La pintura fue creada en 1937 en la finca de los Roerich en Kullu (Norte de India), donde la familia se estableció después de finalizada la expedición al Asia Central. En esa época, Helena escribió a uno de sus amigos: “…a mí realmente no me gusta actuar o posar para retratos o fotos, salvo en la infancia, de ahí que éstas sean casi inexistentes, a excepción de dos o tres tomadas por la fuerza. Recuerdo el retrato de Serov no muy exitoso por cierto, y ahora está en una colección privada en Inglaterra. Hace dos o tres años, el Gran Maestro dijo a mi hijo Sveti -comienza a pintar un retrato de tu madre- y yo ahora ¡tengo que encontrar el tiempo necesario para posar! Cuando esté listo, haré una foto y te la envío…”

En una carta a Catherine Campbell (K. Kempbell-Stibbe) del 26 de agosto de 1937 Svetoslav escribió: “Es casi imposible conseguir que mi madre pose, pero cuando se pone a ello, lo hace perfectamente.” Svetoslav Roerich logró reflejar toda la profundidad de la personalidad de Helena, mostrando su sutil mundo espiritual.

Esta pintura se hubiera perdido si el ICR no se hubiera implicado firmemente en rescatarla. De hecho el deterioro y la naturaleza de los daños eran tan significativos que desde el principio no había certeza de que el retrato se pudiera restaurar. Numerosas consultas con los principales restauradores de Moscú no tuvieron ningún resultado positivo. Sólo en el año 2008, surgió la técnica y la persona adecuada para que se pudiera afrontar este complicado caso. Se propuso la restauración, brillantemente acertada, a la restauradora de lujo la Sra. Margarita Nikolaevna Alexeeva. Fue un trabajo duro. Durante el proceso de restauración surgían cada vez nuevos problemas. Sólo para reforzar el lienzo supuso dos años. De acuerdo a los expertos más profesionales, la reparación de dicho retrato suponía una gran y pesada labor, y algunos de los mejores restauradores no se atrevían a emprenderlo. Con la respiración contenida, el público escuchaba las palabras de la Directora General del ICR, la Sra. Shaposhnikova, y esperaban el momento de ver el retrato finalizado, tras proyectarse unas diapositivas del proceso de restauración. Finalmente los participantes de aquella memorable noche rusa, vieron la deslumbrante imagen de esta destacada mujer espiritual, Helena Roerich. Un retrato que ahora tiene su legítimo lugar en la colección permanente del Museo ICR de Moscú. (Museo que ha concedido a Leonardo Olazabal una copia y el permiso para su exposición).
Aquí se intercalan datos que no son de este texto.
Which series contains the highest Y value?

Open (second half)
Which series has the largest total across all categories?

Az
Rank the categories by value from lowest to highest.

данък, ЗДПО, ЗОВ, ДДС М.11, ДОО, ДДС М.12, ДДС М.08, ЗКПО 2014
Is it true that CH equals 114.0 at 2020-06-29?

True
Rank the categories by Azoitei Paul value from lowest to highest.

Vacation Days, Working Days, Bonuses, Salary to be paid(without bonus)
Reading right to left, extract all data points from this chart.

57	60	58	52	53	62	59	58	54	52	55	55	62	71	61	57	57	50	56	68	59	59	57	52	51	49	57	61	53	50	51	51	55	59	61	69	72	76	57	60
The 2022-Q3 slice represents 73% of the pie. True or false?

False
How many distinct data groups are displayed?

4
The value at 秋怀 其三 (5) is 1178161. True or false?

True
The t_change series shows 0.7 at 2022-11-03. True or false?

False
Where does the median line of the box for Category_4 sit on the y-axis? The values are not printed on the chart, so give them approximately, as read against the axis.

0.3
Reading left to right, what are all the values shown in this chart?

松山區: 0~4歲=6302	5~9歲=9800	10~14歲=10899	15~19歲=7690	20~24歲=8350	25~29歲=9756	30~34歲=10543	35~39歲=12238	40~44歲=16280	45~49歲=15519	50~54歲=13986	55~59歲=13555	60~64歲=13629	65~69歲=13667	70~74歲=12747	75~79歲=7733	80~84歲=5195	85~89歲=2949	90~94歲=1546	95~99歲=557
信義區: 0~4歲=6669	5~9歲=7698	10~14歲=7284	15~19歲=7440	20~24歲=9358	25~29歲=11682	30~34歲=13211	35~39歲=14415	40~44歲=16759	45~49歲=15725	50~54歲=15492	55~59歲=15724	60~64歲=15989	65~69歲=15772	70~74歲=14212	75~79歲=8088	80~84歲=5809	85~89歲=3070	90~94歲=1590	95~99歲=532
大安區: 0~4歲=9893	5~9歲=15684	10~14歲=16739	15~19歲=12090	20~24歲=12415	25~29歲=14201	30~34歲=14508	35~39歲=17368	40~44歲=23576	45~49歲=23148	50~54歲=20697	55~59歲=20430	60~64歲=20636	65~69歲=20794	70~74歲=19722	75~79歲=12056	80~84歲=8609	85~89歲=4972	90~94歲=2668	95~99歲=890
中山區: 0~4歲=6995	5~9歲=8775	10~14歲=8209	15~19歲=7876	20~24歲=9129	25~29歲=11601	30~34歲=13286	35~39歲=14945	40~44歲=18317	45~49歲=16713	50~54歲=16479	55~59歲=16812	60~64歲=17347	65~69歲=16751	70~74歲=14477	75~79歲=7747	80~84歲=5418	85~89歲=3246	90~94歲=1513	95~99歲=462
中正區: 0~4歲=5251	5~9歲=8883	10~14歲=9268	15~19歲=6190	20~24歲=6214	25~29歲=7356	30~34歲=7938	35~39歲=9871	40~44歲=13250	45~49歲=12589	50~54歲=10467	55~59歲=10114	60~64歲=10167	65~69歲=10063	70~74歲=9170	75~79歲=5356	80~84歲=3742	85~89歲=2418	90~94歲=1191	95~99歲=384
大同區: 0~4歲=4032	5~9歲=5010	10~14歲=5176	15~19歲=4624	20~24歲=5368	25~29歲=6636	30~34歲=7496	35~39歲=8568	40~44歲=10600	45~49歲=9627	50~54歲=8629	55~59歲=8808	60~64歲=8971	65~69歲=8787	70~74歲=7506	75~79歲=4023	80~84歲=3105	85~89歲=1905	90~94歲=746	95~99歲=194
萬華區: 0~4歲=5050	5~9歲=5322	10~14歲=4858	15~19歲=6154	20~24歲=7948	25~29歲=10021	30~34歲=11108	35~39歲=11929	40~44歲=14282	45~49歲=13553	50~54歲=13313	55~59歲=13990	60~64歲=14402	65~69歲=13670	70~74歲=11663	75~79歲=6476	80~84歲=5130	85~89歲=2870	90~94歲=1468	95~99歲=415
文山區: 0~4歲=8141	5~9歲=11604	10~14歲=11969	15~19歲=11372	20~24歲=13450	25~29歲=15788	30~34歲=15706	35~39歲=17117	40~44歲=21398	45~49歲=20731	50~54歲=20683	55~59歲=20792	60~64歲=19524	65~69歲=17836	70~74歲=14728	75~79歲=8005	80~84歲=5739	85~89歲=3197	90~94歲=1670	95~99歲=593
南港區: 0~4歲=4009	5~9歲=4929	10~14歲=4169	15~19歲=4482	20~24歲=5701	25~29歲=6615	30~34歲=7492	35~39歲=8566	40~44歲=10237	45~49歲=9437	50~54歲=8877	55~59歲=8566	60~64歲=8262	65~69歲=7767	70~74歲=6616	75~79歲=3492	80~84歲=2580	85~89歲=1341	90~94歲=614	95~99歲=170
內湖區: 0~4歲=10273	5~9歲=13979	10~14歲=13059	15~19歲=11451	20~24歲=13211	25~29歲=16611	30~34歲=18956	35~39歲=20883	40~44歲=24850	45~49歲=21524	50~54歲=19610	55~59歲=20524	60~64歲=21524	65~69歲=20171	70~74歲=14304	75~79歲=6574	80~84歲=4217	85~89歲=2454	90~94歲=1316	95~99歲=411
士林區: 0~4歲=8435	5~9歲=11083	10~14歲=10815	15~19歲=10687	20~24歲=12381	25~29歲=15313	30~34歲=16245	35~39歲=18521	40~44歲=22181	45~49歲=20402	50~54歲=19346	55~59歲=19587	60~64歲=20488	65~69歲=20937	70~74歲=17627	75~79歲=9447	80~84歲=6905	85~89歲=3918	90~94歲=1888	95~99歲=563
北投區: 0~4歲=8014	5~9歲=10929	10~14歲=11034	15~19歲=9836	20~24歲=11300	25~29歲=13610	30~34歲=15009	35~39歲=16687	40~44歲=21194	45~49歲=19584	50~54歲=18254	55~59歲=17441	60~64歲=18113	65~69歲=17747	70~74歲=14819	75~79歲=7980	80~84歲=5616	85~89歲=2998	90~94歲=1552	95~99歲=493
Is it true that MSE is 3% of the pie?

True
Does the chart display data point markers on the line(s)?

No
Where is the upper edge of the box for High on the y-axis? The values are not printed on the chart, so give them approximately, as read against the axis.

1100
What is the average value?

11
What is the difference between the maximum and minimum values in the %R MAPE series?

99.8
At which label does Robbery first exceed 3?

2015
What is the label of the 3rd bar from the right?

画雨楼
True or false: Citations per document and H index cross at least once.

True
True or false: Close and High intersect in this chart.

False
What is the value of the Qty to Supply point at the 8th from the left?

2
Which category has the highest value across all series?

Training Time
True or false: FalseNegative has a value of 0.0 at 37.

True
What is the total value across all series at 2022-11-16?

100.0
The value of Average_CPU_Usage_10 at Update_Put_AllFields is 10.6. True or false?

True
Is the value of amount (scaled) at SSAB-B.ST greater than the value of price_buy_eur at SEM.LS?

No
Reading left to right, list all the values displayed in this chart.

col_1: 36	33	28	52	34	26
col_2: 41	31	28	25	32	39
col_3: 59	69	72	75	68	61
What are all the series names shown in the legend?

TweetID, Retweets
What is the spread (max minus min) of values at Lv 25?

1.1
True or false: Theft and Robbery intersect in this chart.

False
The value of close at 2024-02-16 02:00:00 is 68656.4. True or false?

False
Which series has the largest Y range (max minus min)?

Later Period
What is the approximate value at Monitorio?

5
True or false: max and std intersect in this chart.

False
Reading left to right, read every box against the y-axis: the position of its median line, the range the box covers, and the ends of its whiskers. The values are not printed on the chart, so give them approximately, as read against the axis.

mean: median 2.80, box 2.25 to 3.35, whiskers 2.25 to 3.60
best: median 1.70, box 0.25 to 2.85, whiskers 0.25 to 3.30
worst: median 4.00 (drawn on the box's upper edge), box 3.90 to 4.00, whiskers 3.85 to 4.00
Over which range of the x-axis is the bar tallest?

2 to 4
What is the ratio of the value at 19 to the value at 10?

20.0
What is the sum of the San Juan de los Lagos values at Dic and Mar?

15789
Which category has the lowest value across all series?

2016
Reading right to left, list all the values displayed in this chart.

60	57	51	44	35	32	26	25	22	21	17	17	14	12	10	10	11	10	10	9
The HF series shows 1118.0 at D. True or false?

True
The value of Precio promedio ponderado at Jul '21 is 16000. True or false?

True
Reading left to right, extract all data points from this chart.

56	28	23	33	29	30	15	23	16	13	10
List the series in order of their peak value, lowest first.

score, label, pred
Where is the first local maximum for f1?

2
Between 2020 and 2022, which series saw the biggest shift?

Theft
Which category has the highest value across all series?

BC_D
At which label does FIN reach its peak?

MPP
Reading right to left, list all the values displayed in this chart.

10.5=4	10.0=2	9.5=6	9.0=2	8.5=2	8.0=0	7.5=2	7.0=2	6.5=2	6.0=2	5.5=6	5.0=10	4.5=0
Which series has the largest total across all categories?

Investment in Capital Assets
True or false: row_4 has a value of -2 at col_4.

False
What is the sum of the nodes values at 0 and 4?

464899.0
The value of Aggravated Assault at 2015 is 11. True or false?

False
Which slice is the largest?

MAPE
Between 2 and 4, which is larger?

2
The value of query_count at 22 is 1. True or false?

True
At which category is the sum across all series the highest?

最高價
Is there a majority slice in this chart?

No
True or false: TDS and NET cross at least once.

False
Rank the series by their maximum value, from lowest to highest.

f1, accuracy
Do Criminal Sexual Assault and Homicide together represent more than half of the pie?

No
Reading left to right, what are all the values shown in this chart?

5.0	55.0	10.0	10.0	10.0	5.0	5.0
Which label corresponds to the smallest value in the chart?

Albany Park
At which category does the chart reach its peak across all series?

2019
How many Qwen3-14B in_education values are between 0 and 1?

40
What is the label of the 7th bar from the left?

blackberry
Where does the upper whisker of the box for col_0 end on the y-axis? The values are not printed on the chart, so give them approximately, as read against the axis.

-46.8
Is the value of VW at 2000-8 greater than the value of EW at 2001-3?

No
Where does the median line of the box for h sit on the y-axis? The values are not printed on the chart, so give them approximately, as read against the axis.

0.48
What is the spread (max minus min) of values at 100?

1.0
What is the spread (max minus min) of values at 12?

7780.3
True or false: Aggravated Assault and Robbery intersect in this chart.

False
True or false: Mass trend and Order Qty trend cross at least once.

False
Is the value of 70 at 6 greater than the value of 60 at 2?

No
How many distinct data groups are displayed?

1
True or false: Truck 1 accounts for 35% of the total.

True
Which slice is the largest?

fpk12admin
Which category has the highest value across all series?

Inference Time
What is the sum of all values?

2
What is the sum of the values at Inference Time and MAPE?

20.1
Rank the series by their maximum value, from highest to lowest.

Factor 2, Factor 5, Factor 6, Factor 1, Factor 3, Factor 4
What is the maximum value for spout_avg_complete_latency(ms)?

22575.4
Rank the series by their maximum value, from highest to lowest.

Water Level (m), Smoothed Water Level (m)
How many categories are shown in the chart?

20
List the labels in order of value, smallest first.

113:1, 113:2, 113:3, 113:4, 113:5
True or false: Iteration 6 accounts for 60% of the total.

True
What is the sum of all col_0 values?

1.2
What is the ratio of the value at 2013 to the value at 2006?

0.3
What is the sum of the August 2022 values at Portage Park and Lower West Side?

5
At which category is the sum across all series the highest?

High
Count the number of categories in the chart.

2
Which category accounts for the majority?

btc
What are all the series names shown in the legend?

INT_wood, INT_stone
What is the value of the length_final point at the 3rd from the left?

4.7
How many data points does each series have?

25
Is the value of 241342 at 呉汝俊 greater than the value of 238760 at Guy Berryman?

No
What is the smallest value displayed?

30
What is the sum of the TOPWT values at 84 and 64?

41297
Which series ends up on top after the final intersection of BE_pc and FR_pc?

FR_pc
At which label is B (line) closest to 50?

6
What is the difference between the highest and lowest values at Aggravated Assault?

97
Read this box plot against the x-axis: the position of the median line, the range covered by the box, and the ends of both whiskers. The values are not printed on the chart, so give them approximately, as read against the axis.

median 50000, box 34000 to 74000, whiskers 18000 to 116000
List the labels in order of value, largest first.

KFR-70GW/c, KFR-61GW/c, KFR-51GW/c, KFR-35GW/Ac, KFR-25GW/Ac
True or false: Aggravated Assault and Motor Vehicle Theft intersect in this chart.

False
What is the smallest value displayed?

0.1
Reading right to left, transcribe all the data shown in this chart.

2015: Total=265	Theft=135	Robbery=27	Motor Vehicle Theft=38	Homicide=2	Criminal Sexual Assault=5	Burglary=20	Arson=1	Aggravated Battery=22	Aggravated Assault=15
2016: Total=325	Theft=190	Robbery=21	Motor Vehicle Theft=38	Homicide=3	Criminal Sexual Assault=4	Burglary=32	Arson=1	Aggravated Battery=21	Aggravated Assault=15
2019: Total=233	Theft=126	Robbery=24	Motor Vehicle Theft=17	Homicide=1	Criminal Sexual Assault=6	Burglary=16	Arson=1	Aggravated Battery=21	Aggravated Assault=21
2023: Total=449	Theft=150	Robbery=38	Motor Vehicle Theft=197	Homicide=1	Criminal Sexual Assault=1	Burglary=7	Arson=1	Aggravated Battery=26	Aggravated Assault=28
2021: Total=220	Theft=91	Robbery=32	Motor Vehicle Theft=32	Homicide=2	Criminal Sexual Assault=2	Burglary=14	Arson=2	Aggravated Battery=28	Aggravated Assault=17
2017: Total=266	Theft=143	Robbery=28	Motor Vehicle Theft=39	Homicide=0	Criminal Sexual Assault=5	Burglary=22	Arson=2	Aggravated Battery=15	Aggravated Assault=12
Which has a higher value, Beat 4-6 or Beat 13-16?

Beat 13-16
El “Día del Maestro” fue el elegido para presentar el lienzo casi perdido del retrato de Helena Roerich, pintado por su hijo – Svetoslav Roerich. Esta obra maestra después de 70 años, se presentaba ante el público tras un trabajo delicado de restauración muy compleja. Al final de aquella memorable tarde la Sra. Shaposhnikova, entre los aplausos de la audiencia, entregó a la restauradora Margarita N. Alexeeva, la medalla conmemorativa de Helena Roerich y un diploma, como muestra de agradecimiento por su gran trabajo.

(ICR Moscú) No cabe duda de que cuando Nicolás Roerich dijo que en el futuro, la energía femenina o una mujer, haría lo indecible por defender su Herencia, Filosofía y la Bandera de la Paz en todo el Mundo, esa mujer es hoy ¡la Sra. Lyudmila V. Shaposhnikova!